Recorded information —
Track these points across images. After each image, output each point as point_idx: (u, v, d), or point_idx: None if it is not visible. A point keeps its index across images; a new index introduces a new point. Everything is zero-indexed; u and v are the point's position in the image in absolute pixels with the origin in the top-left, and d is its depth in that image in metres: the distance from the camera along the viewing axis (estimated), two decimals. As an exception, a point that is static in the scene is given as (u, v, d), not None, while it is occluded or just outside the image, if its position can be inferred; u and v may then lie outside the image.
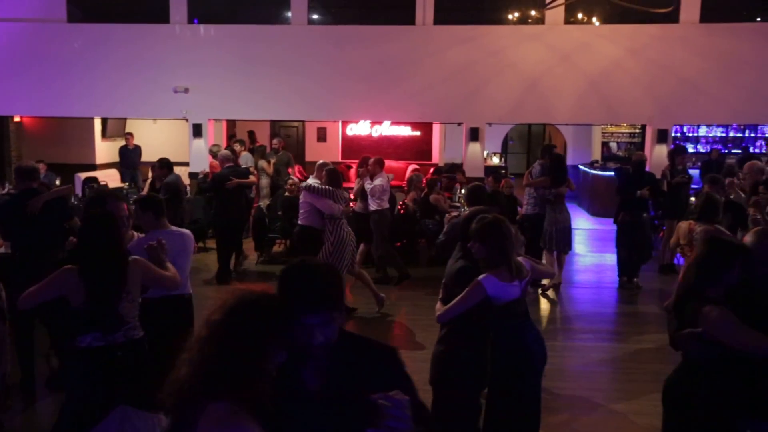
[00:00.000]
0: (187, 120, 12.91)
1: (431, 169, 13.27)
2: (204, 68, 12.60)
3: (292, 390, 1.90)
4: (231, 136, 14.57)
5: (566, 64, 12.31)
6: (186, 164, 13.11)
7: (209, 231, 10.32)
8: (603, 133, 16.42)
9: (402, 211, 9.70)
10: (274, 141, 12.28)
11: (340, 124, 17.01)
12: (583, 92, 12.34)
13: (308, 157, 17.06)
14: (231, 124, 15.67)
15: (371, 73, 12.64)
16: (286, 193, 9.95)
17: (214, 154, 11.26)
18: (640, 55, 12.15)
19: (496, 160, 16.51)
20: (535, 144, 22.89)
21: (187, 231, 4.74)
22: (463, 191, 10.43)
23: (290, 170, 12.14)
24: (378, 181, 8.31)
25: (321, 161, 8.26)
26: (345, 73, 12.64)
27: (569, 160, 17.33)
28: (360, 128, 17.28)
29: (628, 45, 12.17)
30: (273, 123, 16.72)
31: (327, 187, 7.24)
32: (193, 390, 1.74)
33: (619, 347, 6.74)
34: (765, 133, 15.38)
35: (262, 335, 1.79)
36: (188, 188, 12.19)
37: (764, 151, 13.97)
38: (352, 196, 8.45)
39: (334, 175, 7.37)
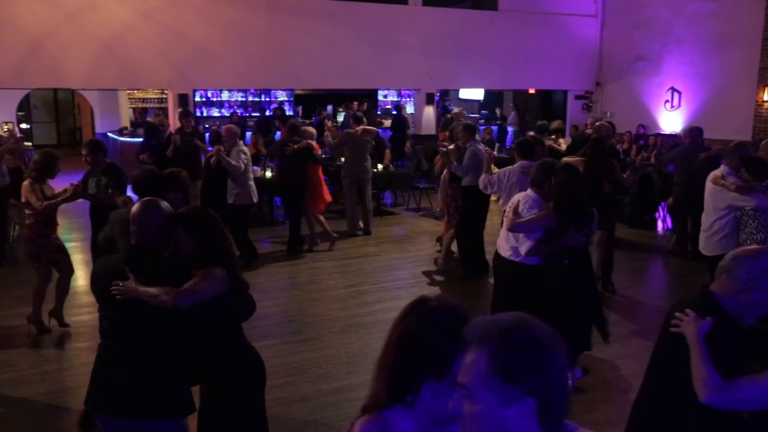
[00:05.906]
0: None
1: None
2: None
3: None
4: None
5: (73, 25, 11.50)
6: None
7: None
8: (131, 98, 16.06)
9: None
10: None
11: None
12: (96, 55, 11.73)
13: None
14: None
15: None
16: None
17: None
18: (151, 18, 12.09)
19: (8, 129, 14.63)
20: (65, 111, 21.25)
21: None
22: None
23: None
24: None
25: None
26: None
27: (97, 128, 16.61)
28: None
29: (138, 8, 11.97)
30: None
31: None
32: None
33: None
34: (278, 98, 17.14)
35: None
36: None
37: (276, 114, 15.43)
38: None
39: None
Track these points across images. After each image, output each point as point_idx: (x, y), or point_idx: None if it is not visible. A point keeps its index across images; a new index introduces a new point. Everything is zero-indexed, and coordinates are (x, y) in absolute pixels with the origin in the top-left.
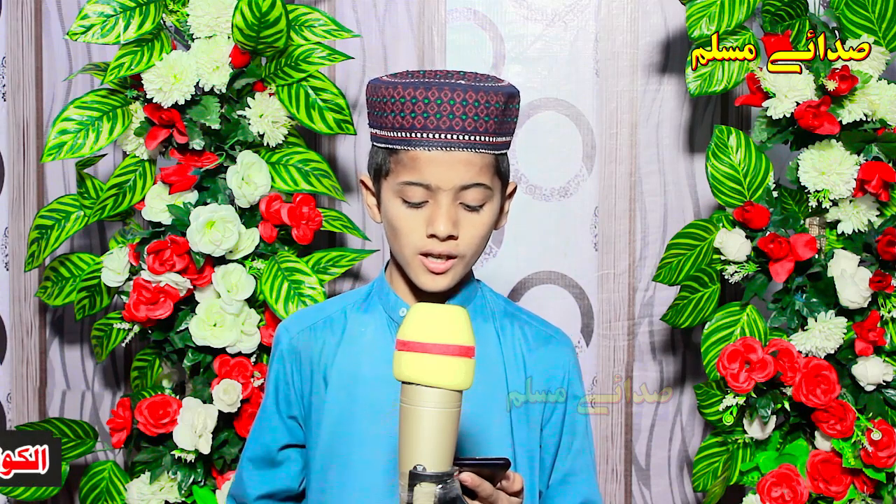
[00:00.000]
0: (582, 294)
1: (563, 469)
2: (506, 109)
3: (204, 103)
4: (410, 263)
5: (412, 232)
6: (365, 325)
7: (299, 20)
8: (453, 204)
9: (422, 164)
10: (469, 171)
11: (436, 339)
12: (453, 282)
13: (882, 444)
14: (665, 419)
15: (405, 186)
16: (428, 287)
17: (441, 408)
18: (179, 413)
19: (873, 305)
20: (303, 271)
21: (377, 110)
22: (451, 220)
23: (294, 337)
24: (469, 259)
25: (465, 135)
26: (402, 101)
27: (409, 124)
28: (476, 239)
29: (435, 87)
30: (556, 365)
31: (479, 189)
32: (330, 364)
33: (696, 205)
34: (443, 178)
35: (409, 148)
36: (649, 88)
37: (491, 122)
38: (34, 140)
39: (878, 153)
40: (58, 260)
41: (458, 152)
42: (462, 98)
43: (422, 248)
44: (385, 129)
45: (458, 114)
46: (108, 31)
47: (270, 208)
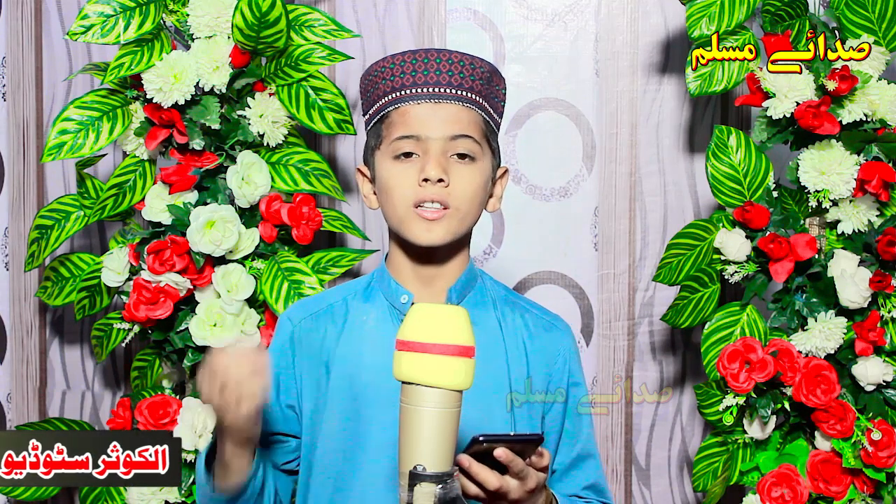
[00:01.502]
0: (582, 294)
1: (570, 455)
2: (491, 79)
3: (204, 103)
4: (404, 219)
5: (404, 183)
6: (366, 314)
7: (299, 20)
8: (444, 154)
9: (411, 117)
10: (458, 123)
11: (436, 339)
12: (447, 235)
13: (882, 444)
14: (665, 419)
15: (396, 142)
16: (422, 240)
17: (441, 408)
18: (179, 413)
19: (873, 305)
20: (303, 271)
21: (370, 88)
22: (440, 165)
23: (297, 326)
24: (463, 214)
25: (451, 88)
26: (391, 67)
27: (399, 84)
28: (468, 193)
29: (423, 51)
30: (557, 352)
31: (467, 140)
32: (332, 352)
33: (696, 205)
34: (431, 127)
35: (400, 105)
36: (649, 88)
37: (477, 83)
38: (34, 140)
39: (878, 153)
40: (58, 260)
41: (447, 104)
42: (448, 58)
43: (414, 198)
44: (377, 101)
45: (444, 70)
46: (108, 31)
47: (270, 208)
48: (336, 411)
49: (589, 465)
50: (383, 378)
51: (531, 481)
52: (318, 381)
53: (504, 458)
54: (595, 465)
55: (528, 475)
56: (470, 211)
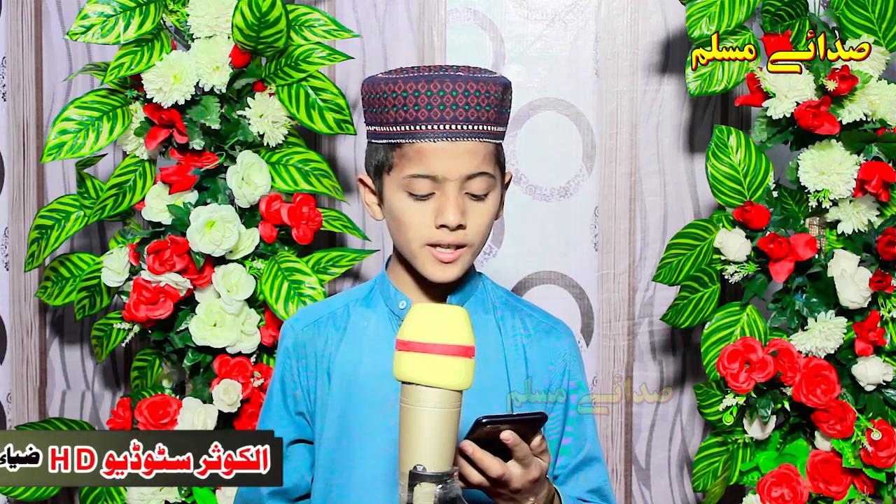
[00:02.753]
0: (582, 294)
1: (575, 458)
2: (503, 100)
3: (204, 103)
4: (418, 256)
5: (420, 224)
6: (367, 319)
7: (299, 20)
8: (460, 194)
9: (427, 155)
10: (474, 160)
11: (436, 339)
12: (461, 271)
13: (882, 444)
14: (665, 419)
15: (412, 179)
16: (437, 278)
17: (441, 408)
18: (179, 413)
19: (873, 305)
20: (303, 271)
21: (376, 107)
22: (459, 209)
23: (299, 333)
24: (476, 248)
25: (468, 125)
26: (403, 95)
27: (413, 117)
28: (482, 227)
29: (436, 80)
30: (557, 356)
31: (484, 178)
32: (333, 358)
33: (696, 205)
34: (450, 169)
35: (414, 141)
36: (649, 88)
37: (492, 112)
38: (34, 140)
39: (878, 153)
40: (58, 260)
41: (463, 142)
42: (464, 89)
43: (430, 239)
44: (386, 124)
45: (461, 104)
46: (108, 31)
47: (270, 208)
48: (335, 415)
49: (594, 468)
50: (382, 382)
51: (534, 469)
52: (321, 387)
53: (511, 440)
54: (600, 469)
55: (531, 462)
56: (483, 240)
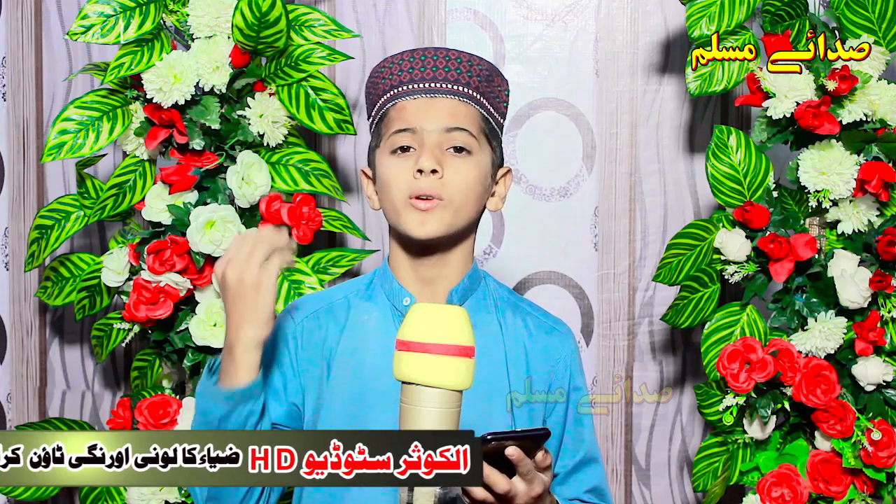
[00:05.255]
0: (582, 294)
1: (574, 459)
2: (492, 78)
3: (204, 103)
4: (400, 211)
5: (399, 176)
6: (368, 313)
7: (299, 20)
8: (438, 147)
9: (408, 112)
10: (453, 116)
11: (436, 339)
12: (441, 227)
13: (882, 444)
14: (665, 419)
15: (393, 136)
16: (416, 233)
17: (441, 408)
18: (179, 413)
19: (873, 305)
20: (303, 271)
21: (372, 91)
22: (434, 157)
23: (298, 324)
24: (457, 206)
25: (448, 83)
26: (390, 66)
27: (397, 81)
28: (461, 184)
29: (421, 50)
30: (558, 356)
31: (463, 133)
32: (334, 351)
33: (696, 205)
34: (426, 119)
35: (397, 101)
36: (649, 88)
37: (474, 79)
38: (34, 140)
39: (878, 153)
40: (58, 260)
41: (442, 98)
42: (445, 55)
43: (409, 190)
44: (378, 101)
45: (441, 66)
46: (108, 31)
47: (270, 208)
48: (335, 411)
49: (592, 468)
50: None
51: (537, 485)
52: (320, 379)
53: (515, 456)
54: (598, 469)
55: (534, 478)
56: (465, 203)
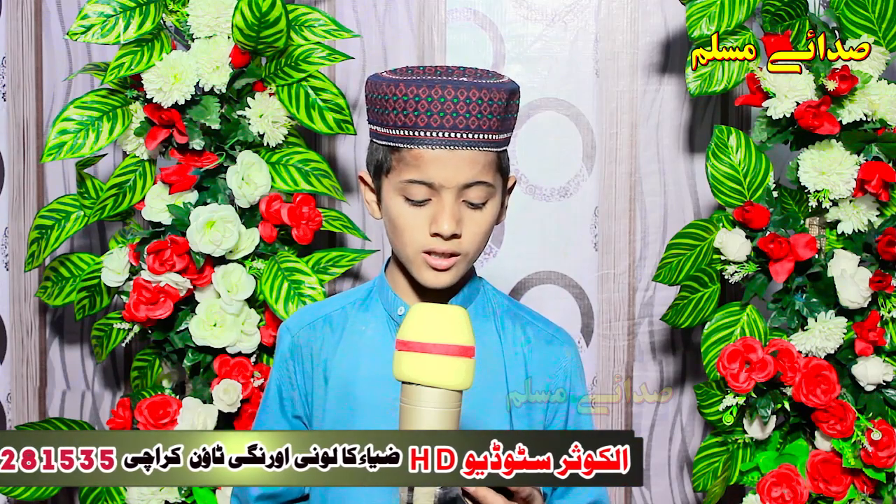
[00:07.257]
0: (582, 294)
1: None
2: (507, 106)
3: (204, 103)
4: (413, 261)
5: (415, 230)
6: (365, 324)
7: (299, 20)
8: (456, 202)
9: (425, 162)
10: (472, 169)
11: (436, 339)
12: (456, 278)
13: (882, 444)
14: (665, 419)
15: (408, 185)
16: (430, 284)
17: (441, 408)
18: (179, 413)
19: (873, 305)
20: (303, 271)
21: (378, 107)
22: (454, 218)
23: (295, 335)
24: (472, 256)
25: (468, 133)
26: (404, 100)
27: (412, 122)
28: (478, 236)
29: (438, 86)
30: (558, 365)
31: (481, 187)
32: (330, 362)
33: (696, 205)
34: (446, 177)
35: (413, 146)
36: (649, 88)
37: (494, 120)
38: (34, 140)
39: (878, 153)
40: (58, 260)
41: (462, 151)
42: (466, 96)
43: (425, 246)
44: (386, 126)
45: (461, 112)
46: (108, 31)
47: (270, 208)
48: (331, 420)
49: None
50: (380, 388)
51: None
52: (317, 390)
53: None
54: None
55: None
56: (479, 249)
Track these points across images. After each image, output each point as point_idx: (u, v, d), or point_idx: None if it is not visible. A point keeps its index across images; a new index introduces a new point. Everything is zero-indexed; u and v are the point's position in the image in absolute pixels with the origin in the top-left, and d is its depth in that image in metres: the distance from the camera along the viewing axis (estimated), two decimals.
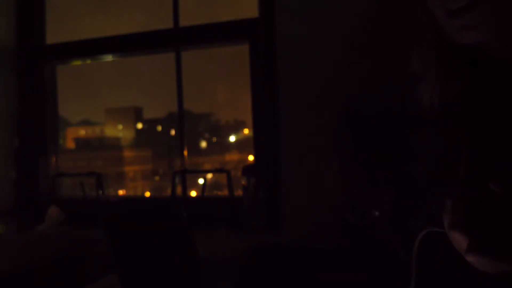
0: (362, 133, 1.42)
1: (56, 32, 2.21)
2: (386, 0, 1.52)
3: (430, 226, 0.62)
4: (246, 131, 2.40)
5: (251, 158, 1.99)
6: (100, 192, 2.07)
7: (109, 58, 2.21)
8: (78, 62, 2.28)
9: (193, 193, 2.11)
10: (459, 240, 0.53)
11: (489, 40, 0.56)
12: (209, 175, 2.09)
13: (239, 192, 1.91)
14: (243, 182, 1.82)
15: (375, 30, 1.54)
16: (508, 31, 0.55)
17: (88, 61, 2.27)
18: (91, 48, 2.15)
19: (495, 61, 0.60)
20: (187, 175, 2.04)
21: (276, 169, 1.72)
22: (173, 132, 2.42)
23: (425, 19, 0.63)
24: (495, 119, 0.59)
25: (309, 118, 1.65)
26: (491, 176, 0.50)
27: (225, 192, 1.96)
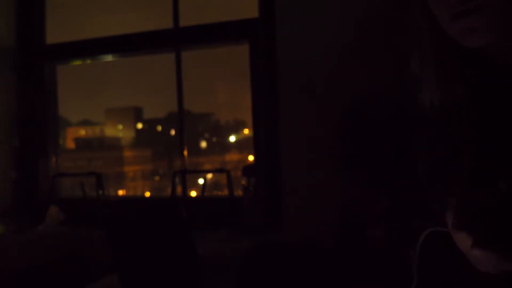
0: (362, 133, 1.42)
1: (56, 32, 2.21)
2: (386, 3, 1.52)
3: (433, 225, 0.62)
4: (246, 131, 2.40)
5: (251, 158, 1.99)
6: (100, 192, 2.07)
7: (109, 58, 2.21)
8: (78, 62, 2.28)
9: (193, 193, 2.11)
10: (464, 240, 0.53)
11: (494, 42, 0.56)
12: (209, 175, 2.09)
13: (239, 192, 1.91)
14: (243, 182, 1.82)
15: (375, 30, 1.54)
16: None
17: (88, 61, 2.27)
18: (91, 48, 2.15)
19: (500, 63, 0.60)
20: (187, 175, 2.04)
21: (276, 169, 1.72)
22: (173, 132, 2.42)
23: (425, 21, 0.63)
24: (500, 120, 0.59)
25: (309, 118, 1.65)
26: (498, 175, 0.50)
27: (225, 192, 1.96)
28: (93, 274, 1.57)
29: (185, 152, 2.03)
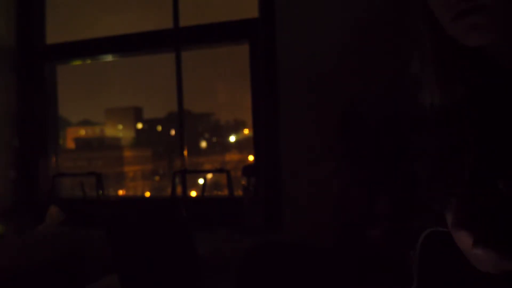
0: (362, 133, 1.42)
1: (56, 32, 2.21)
2: (386, 3, 1.52)
3: (433, 225, 0.62)
4: (246, 131, 2.40)
5: (251, 158, 1.99)
6: (100, 192, 2.07)
7: (109, 58, 2.21)
8: (78, 62, 2.28)
9: (193, 193, 2.11)
10: (464, 240, 0.53)
11: (495, 42, 0.56)
12: (209, 175, 2.09)
13: (239, 192, 1.91)
14: (243, 182, 1.82)
15: (375, 30, 1.54)
16: None
17: (88, 61, 2.27)
18: (91, 48, 2.15)
19: (500, 63, 0.60)
20: (187, 175, 2.04)
21: (276, 169, 1.72)
22: (173, 132, 2.42)
23: (425, 21, 0.63)
24: (500, 120, 0.59)
25: (309, 118, 1.65)
26: (498, 175, 0.50)
27: (225, 192, 1.96)
28: (93, 274, 1.57)
29: (185, 152, 2.03)
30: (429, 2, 0.61)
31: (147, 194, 3.22)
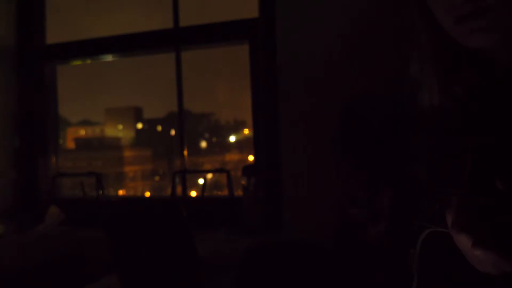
0: (362, 133, 1.42)
1: (56, 32, 2.21)
2: (386, 3, 1.52)
3: (433, 225, 0.62)
4: (246, 131, 2.40)
5: (251, 158, 1.99)
6: (100, 192, 2.07)
7: (109, 58, 2.21)
8: (78, 62, 2.28)
9: (193, 193, 2.11)
10: (464, 240, 0.53)
11: (496, 44, 0.56)
12: (209, 175, 2.09)
13: (239, 192, 1.91)
14: (243, 182, 1.82)
15: (375, 30, 1.54)
16: None
17: (88, 61, 2.27)
18: (91, 48, 2.15)
19: (500, 63, 0.60)
20: (187, 175, 2.04)
21: (276, 169, 1.72)
22: (173, 132, 2.42)
23: (425, 22, 0.63)
24: (500, 120, 0.59)
25: (309, 118, 1.65)
26: (496, 175, 0.50)
27: (225, 192, 1.96)
28: (93, 274, 1.57)
29: (185, 152, 2.03)
30: (429, 3, 0.61)
31: (147, 194, 3.22)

Work request — From the records above, extract the lines from the one holding "42: (462, 98)" through the one holding "56: (470, 211)", word for word; omit the pictures.

Result —
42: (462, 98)
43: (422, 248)
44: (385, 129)
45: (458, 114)
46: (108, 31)
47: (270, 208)
[00:01.502]
0: (582, 294)
1: (570, 455)
2: (491, 79)
3: (204, 103)
4: (404, 219)
5: (404, 183)
6: (366, 314)
7: (299, 20)
8: (444, 154)
9: (411, 117)
10: (458, 123)
11: (436, 339)
12: (447, 235)
13: (882, 444)
14: (665, 419)
15: (396, 142)
16: (422, 240)
17: (441, 408)
18: (179, 413)
19: (873, 305)
20: (303, 271)
21: (370, 88)
22: (440, 165)
23: (297, 326)
24: (463, 214)
25: (451, 88)
26: (391, 67)
27: (399, 84)
28: (468, 193)
29: (423, 51)
30: (557, 352)
31: (467, 140)
32: (332, 352)
33: (696, 205)
34: (431, 127)
35: (400, 105)
36: (649, 88)
37: (477, 83)
38: (34, 140)
39: (878, 153)
40: (58, 260)
41: (447, 104)
42: (448, 58)
43: (414, 198)
44: (377, 101)
45: (444, 70)
46: (108, 31)
47: (270, 208)
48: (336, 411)
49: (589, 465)
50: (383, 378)
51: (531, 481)
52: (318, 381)
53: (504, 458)
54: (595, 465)
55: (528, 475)
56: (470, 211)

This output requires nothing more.